— start of EXTRACTED DATA —

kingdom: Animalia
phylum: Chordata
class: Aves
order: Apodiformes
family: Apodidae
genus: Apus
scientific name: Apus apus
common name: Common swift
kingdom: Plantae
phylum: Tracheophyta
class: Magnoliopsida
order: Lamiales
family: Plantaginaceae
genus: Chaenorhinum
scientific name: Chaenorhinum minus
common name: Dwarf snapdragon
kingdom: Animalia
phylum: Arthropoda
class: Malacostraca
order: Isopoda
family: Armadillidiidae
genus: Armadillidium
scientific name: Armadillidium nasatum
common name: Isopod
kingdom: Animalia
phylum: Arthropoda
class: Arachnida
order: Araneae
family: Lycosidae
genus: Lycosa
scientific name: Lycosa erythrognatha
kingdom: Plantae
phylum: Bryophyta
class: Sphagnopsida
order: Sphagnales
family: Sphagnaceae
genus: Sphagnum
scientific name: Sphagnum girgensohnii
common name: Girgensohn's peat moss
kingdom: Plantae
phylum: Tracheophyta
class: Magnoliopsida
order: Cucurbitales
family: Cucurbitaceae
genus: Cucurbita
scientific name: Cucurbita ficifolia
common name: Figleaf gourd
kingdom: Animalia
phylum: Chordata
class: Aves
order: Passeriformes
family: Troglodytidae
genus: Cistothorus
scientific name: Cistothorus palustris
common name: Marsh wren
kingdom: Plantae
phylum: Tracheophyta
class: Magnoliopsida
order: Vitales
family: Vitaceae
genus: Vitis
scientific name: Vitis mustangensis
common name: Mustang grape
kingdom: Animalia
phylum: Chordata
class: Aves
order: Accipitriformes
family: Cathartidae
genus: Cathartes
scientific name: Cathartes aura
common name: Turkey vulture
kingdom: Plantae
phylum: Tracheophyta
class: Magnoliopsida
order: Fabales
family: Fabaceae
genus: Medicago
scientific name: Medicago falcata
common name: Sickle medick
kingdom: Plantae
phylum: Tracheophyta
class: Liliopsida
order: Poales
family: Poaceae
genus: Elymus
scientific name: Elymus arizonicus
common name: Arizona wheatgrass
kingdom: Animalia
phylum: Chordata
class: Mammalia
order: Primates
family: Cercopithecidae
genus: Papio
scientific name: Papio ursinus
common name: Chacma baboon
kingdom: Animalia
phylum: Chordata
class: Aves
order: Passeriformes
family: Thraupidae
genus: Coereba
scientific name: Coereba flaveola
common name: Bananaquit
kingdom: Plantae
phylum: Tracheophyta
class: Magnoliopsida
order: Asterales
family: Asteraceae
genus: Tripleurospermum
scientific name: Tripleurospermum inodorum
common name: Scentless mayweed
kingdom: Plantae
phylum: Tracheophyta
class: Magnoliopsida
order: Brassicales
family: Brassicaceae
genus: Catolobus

— end of EXTRACTED DATA —

**GOAL OF THE EXERCISE:** Please copy every line above back out word for word, in the same order.

**COMPLETE RESPONSE:**
kingdom: Animalia
phylum: Chordata
class: Aves
order: Apodiformes
family: Apodidae
genus: Apus
scientific name: Apus apus
common name: Common swift
kingdom: Plantae
phylum: Tracheophyta
class: Magnoliopsida
order: Lamiales
family: Plantaginaceae
genus: Chaenorhinum
scientific name: Chaenorhinum minus
common name: Dwarf snapdragon
kingdom: Animalia
phylum: Arthropoda
class: Malacostraca
order: Isopoda
family: Armadillidiidae
genus: Armadillidium
scientific name: Armadillidium nasatum
common name: Isopod
kingdom: Animalia
phylum: Arthropoda
class: Arachnida
order: Araneae
family: Lycosidae
genus: Lycosa
scientific name: Lycosa erythrognatha
kingdom: Plantae
phylum: Bryophyta
class: Sphagnopsida
order: Sphagnales
family: Sphagnaceae
genus: Sphagnum
scientific name: Sphagnum girgensohnii
common name: Girgensohn's peat moss
kingdom: Plantae
phylum: Tracheophyta
class: Magnoliopsida
order: Cucurbitales
family: Cucurbitaceae
genus: Cucurbita
scientific name: Cucurbita ficifolia
common name: Figleaf gourd
kingdom: Animalia
phylum: Chordata
class: Aves
order: Passeriformes
family: Troglodytidae
genus: Cistothorus
scientific name: Cistothorus palustris
common name: Marsh wren
kingdom: Plantae
phylum: Tracheophyta
class: Magnoliopsida
order: Vitales
family: Vitaceae
genus: Vitis
scientific name: Vitis mustangensis
common name: Mustang grape
kingdom: Animalia
phylum: Chordata
class: Aves
order: Accipitriformes
family: Cathartidae
genus: Cathartes
scientific name: Cathartes aura
common name: Turkey vulture
kingdom: Plantae
phylum: Tracheophyta
class: Magnoliopsida
order: Fabales
family: Fabaceae
genus: Medicago
scientific name: Medicago falcata
common name: Sickle medick
kingdom: Plantae
phylum: Tracheophyta
class: Liliopsida
order: Poales
family: Poaceae
genus: Elymus
scientific name: Elymus arizonicus
common name: Arizona wheatgrass
kingdom: Animalia
phylum: Chordata
class: Mammalia
order: Primates
family: Cercopithecidae
genus: Papio
scientific name: Papio ursinus
common name: Chacma baboon
kingdom: Animalia
phylum: Chordata
class: Aves
order: Passeriformes
family: Thraupidae
genus: Coereba
scientific name: Coereba flaveola
common name: Bananaquit
kingdom: Plantae
phylum: Tracheophyta
class: Magnoliopsida
order: Asterales
family: Asteraceae
genus: Tripleurospermum
scientific name: Tripleurospermum inodorum
common name: Scentless mayweed
kingdom: Plantae
phylum: Tracheophyta
class: Magnoliopsida
order: Brassicales
family: Brassicaceae
genus: Catolobus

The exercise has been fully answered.